Processing output for 3D single person full-body tracking with FrankMocap

Wim Pouw ( wim.pouw@donders.ru.nl )
James Trujillo ( james.trujillo@donders.ru.nl )
18-11-2021

Info documents

This module provides a demonstration of how to extract a time series from FrankMocap output. FrankMocap is a heavy-duty GPU-based single-person 3D motion tracking procedure that takes as input from 2D video and approximates 3D joint postions. So for it to run it (smoothly) you need a (strong) GPU (i.e., a good video card); see repository for specifications.

FrankMocap is special in that it is dedicated for 3D motion tracking from 2D video. Where the lightweight Mediapipe body and hand tracking also provides some depth information, FrankMocap is specifically optimized for estimating as best as possible the 3D joint positions (and rotations) from 2D video for the hands and the body. See the main FrankMocap paper in the resources for performance indicators. Note that FrankMocap only allows for tracking one person, and it will actually give an error if there are more than 1 person in the frame.

The installation of frankmocap can be quite cumbersome, and the procedure depends on your operating system (for a description see the FrankMocap repository linked below). We have installed frankmocap on a windows machine following the exact instructions of this helpful tutorial https://www.youtube.com/watch?v=MYLMM7jOMS4. If your institute has such resources you can ask your IT department to assist in the installation.

But even when the installation is completed, the output you can then generate is not yet a time series and a tracking video that we can work with. FrankMocap generates only single video frames with the pose projected onto the frames, and per frame a .pkl file that contains tracking information. This python script therefore assists in this last step to transform the frankmocap output into workable time series data and create a video from the frames. We will extract the joint positions, but not that the script can be adapted if you want the 3D joint rotation angles instead.

Executed code in conda command prompt

We ran the full body tracking (hands and body) on the sample video to produce the motion tracking output by frankmocap.

"python -m demo.demo_frankmocap --input_path ./sampledata/TanDun_youtube_conductorexample.mp4 --out_dir ./mocap_output --save_pred_pkl"



resources

  • FrankMocap Github Repository: https://github.com/facebookresearch/frankmocap

  • Rong, Y., Shiratori, T., & Joo, H. (2020).

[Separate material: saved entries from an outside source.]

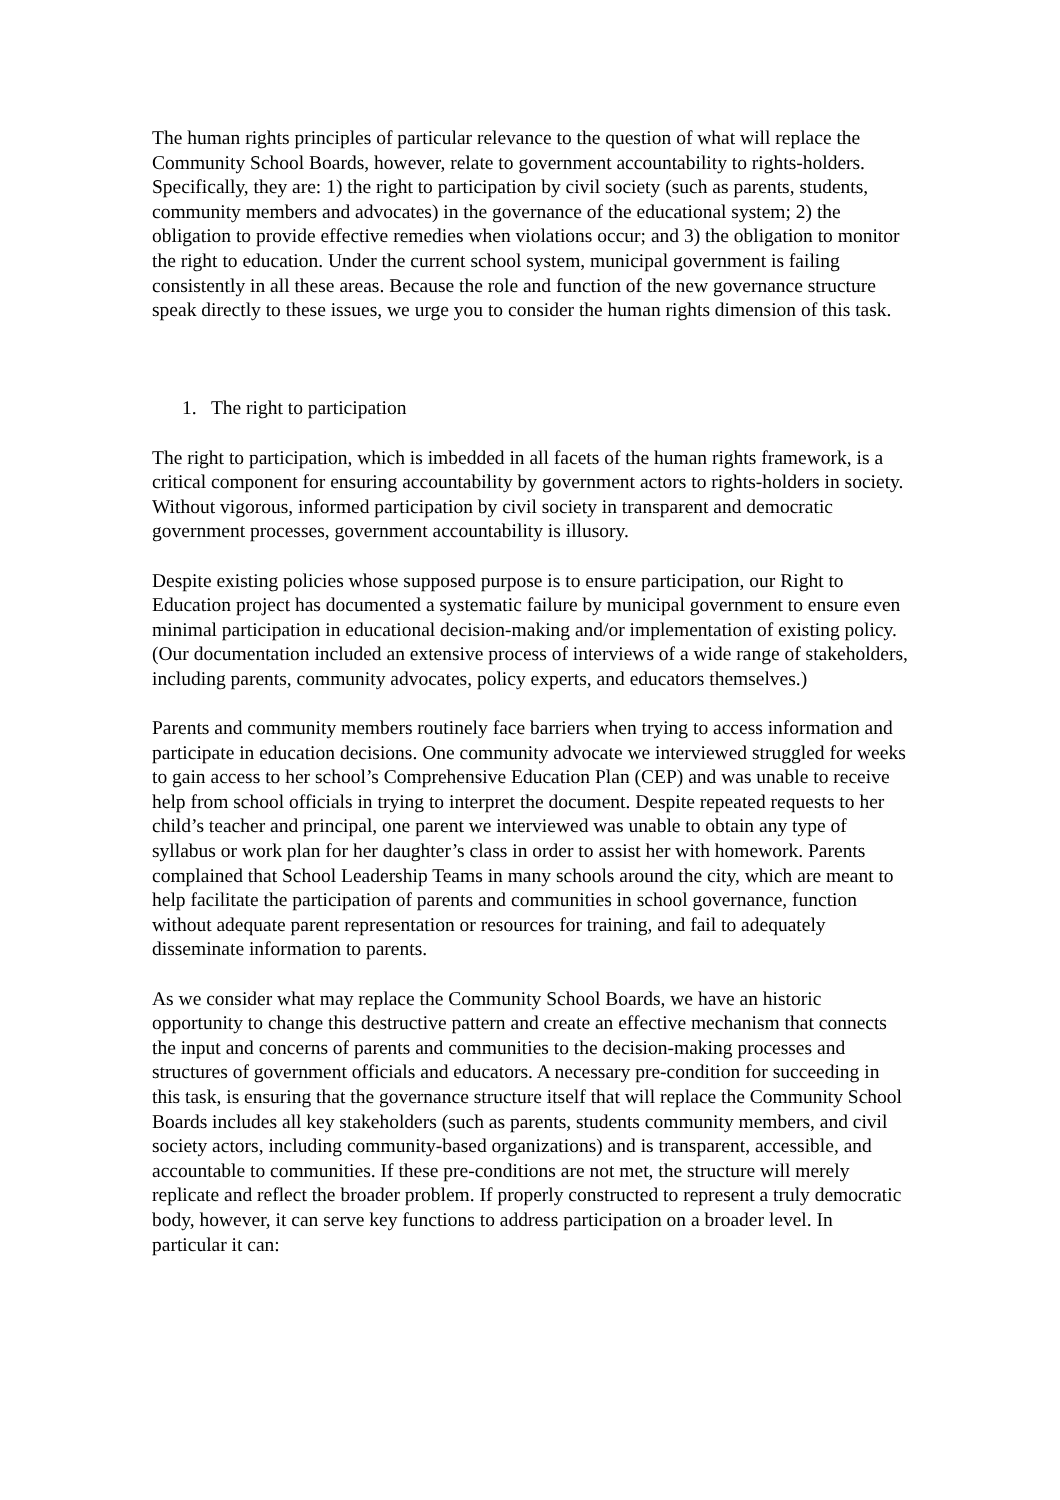The human rights principles of particular relevance to the question of what will replace the Community School Boards, however, relate to government accountability to rights-holders. Specifically, they are: 1) the right to participation by civil society (such as parents, students, community members and advocates) in the governance of the educational system; 2) the obligation to provide effective remedies when violations occur; and 3) the obligation to monitor the right to education. Under the current school system, municipal government is failing consistently in all these areas. Because the role and function of the new governance structure speak directly to these issues, we urge you to consider the human rights dimension of this task.
1. The right to participation
The right to participation, which is imbedded in all facets of the human rights framework, is a critical component for ensuring accountability by government actors to rights-holders in society. Without vigorous, informed participation by civil society in transparent and democratic government processes, government accountability is illusory.
Despite existing policies whose supposed purpose is to ensure participation, our Right to Education project has documented a systematic failure by municipal government to ensure even minimal participation in educational decision-making and/or implementation of existing policy. (Our documentation included an extensive process of interviews of a wide range of stakeholders, including parents, community advocates, policy experts, and educators themselves.)
Parents and community members routinely face barriers when trying to access information and participate in education decisions. One community advocate we interviewed struggled for weeks to gain access to her school’s Comprehensive Education Plan (CEP) and was unable to receive help from school officials in trying to interpret the document. Despite repeated requests to her child’s teacher and principal, one parent we interviewed was unable to obtain any type of syllabus or work plan for her daughter’s class in order to assist her with homework. Parents complained that School Leadership Teams in many schools around the city, which are meant to help facilitate the participation of parents and communities in school governance, function without adequate parent representation or resources for training, and fail to adequately disseminate information to parents.
As we consider what may replace the Community School Boards, we have an historic opportunity to change this destructive pattern and create an effective mechanism that connects the input and concerns of parents and communities to the decision-making processes and structures of government officials and educators. A necessary pre-condition for succeeding in this task, is ensuring that the governance structure itself that will replace the Community School Boards includes all key stakeholders (such as parents, students community members, and civil society actors, including community-based organizations) and is transparent, accessible, and accountable to communities. If these pre-conditions are not met, the structure will merely replicate and reflect the broader problem. If properly constructed to represent a truly democratic body, however, it can serve key functions to address participation on a broader level. In particular it can:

FrankMocap: Fast monocular 3D hand and body motion capture by regression and integration. arXiv preprint arXiv:2008.08324.
In [1]:
from IPython.display import HTML

HTML('<iframe width="935" height="584" src="https://www.youtube.com/embed/mw8RymohMp0?start=8668" title="YouTube video player" frameborder="0" allow="accelerometer; autoplay; clipboard-write; encrypted-media; gyroscope; picture-in-picture" allowfullscreen></iframe>')
C:\ProgramData\Anaconda3\lib\site-packages\IPython\core\display.py:717: UserWarning: Consider using IPython.display.IFrame instead
  warnings.warn("Consider using IPython.display.IFrame instead")
Out[1]:
In [4]:
import pickle #for opening pkl files
import cv2 #for video processing functions
import os
import numpy as np
import pandas as pd
import csv

#files that contains predicted points
framefol = "../frankmocap_output/mocap/"
framedata = os.listdir(framefol)

#files that contain the images
renderfol = "../frankmocap_output/rendered/"
renderdata = os.listdir(renderfol)

#folder for saving the rendered video to
videofold = '../MTVideos/'

#folder for saving the timeseries to
outtsfol = '../OutputTimeseries/'

Lets first render the frames that were produced by frankmocap into a motion tracking video and save it to the MTVideos folder.

In [5]:
#check the frame properties
images = renderdata
checkpixels = cv2.imread(renderfol + images[0])
height, width = checkpixels.shape[:2]
print(width, height)

# choose codec according to format needed
fourcc = cv2.VideoWriter_fourcc(*'MP4V') 
video = cv2.VideoWriter(videofold +'MTvideo.mp4', fourcc, 29.97, (width, height))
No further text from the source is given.